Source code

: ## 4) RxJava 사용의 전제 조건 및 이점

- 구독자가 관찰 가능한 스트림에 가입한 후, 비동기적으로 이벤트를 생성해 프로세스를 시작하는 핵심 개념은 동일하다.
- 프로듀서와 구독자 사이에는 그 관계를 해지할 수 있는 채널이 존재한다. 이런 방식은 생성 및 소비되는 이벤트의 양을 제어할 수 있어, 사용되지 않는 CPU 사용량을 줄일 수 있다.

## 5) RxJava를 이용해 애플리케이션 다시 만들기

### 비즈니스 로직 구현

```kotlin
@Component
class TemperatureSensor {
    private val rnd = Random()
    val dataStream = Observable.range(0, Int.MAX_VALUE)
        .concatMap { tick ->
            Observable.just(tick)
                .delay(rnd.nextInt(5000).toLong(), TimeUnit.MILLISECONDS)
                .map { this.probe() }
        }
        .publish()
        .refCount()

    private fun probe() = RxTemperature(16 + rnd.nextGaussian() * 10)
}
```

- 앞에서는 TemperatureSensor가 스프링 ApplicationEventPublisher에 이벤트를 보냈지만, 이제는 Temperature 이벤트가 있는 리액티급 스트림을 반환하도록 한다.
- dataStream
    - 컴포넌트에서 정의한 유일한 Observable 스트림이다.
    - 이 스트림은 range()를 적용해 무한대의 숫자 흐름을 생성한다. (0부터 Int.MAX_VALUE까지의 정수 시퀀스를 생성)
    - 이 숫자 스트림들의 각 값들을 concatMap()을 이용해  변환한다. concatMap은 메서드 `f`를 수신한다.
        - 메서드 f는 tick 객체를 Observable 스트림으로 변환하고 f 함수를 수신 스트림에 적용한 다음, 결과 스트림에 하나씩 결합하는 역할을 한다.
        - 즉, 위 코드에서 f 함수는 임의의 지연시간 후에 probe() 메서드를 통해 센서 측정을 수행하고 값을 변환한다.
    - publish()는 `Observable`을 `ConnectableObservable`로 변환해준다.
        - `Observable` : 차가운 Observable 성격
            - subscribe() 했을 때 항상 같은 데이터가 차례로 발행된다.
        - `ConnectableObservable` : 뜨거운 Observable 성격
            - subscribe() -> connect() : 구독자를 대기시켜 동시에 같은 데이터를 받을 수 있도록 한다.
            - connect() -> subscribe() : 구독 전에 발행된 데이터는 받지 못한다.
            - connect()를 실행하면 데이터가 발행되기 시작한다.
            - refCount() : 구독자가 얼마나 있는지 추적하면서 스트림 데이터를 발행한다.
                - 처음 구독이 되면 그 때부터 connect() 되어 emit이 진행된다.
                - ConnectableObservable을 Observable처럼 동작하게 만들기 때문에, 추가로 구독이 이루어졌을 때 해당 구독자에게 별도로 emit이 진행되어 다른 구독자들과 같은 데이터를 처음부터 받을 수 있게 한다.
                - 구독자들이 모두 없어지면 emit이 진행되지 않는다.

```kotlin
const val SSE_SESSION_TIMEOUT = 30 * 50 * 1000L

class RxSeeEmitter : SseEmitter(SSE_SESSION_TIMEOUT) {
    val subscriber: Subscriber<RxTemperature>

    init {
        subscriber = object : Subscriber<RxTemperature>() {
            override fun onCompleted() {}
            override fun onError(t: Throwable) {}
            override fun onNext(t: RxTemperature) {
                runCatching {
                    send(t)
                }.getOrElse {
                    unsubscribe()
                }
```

+ + + + + + +

Could you reproduce every entry above exactly as written?

> [ANSWER SPACE]:
Source code

: ## 4) RxJava 사용의 전제 조건 및 이점

- 구독자가 관찰 가능한 스트림에 가입한 후, 비동기적으로 이벤트를 생성해 프로세스를 시작하는 핵심 개념은 동일하다.
- 프로듀서와 구독자 사이에는 그 관계를 해지할 수 있는 채널이 존재한다. 이런 방식은 생성 및 소비되는 이벤트의 양을 제어할 수 있어, 사용되지 않는 CPU 사용량을 줄일 수 있다.

## 5) RxJava를 이용해 애플리케이션 다시 만들기

### 비즈니스 로직 구현

```kotlin
@Component
class TemperatureSensor {
    private val rnd = Random()
    val dataStream = Observable.range(0, Int.MAX_VALUE)
        .concatMap { tick ->
            Observable.just(tick)
                .delay(rnd.nextInt(5000).toLong(), TimeUnit.MILLISECONDS)
                .map { this.probe() }
        }
        .publish()
        .refCount()

    private fun probe() = RxTemperature(16 + rnd.nextGaussian() * 10)
}
```

- 앞에서는 TemperatureSensor가 스프링 ApplicationEventPublisher에 이벤트를 보냈지만, 이제는 Temperature 이벤트가 있는 리액티급 스트림을 반환하도록 한다.
- dataStream
    - 컴포넌트에서 정의한 유일한 Observable 스트림이다.
    - 이 스트림은 range()를 적용해 무한대의 숫자 흐름을 생성한다. (0부터 Int.MAX_VALUE까지의 정수 시퀀스를 생성)
    - 이 숫자 스트림들의 각 값들을 concatMap()을 이용해  변환한다. concatMap은 메서드 `f`를 수신한다.
        - 메서드 f는 tick 객체를 Observable 스트림으로 변환하고 f 함수를 수신 스트림에 적용한 다음, 결과 스트림에 하나씩 결합하는 역할을 한다.
        - 즉, 위 코드에서 f 함수는 임의의 지연시간 후에 probe() 메서드를 통해 센서 측정을 수행하고 값을 변환한다.
    - publish()는 `Observable`을 `ConnectableObservable`로 변환해준다.
        - `Observable` : 차가운 Observable 성격
            - subscribe() 했을 때 항상 같은 데이터가 차례로 발행된다.
        - `ConnectableObservable` : 뜨거운 Observable 성격
            - subscribe() -> connect() : 구독자를 대기시켜 동시에 같은 데이터를 받을 수 있도록 한다.
            - connect() -> subscribe() : 구독 전에 발행된 데이터는 받지 못한다.
            - connect()를 실행하면 데이터가 발행되기 시작한다.
            - refCount() : 구독자가 얼마나 있는지 추적하면서 스트림 데이터를 발행한다.
                - 처음 구독이 되면 그 때부터 connect() 되어 emit이 진행된다.
                - ConnectableObservable을 Observable처럼 동작하게 만들기 때문에, 추가로 구독이 이루어졌을 때 해당 구독자에게 별도로 emit이 진행되어 다른 구독자들과 같은 데이터를 처음부터 받을 수 있게 한다.
                - 구독자들이 모두 없어지면 emit이 진행되지 않는다.

```kotlin
const val SSE_SESSION_TIMEOUT = 30 * 50 * 1000L

class RxSeeEmitter : SseEmitter(SSE_SESSION_TIMEOUT) {
    val subscriber: Subscriber<RxTemperature>

    init {
        subscriber = object : Subscriber<RxTemperature>() {
            override fun onCompleted() {}
            override fun onError(t: Throwable) {}
            override fun onNext(t: RxTemperature) {
                runCatching {
                    send(t)
                }.getOrElse {
                    unsubscribe()
                }
```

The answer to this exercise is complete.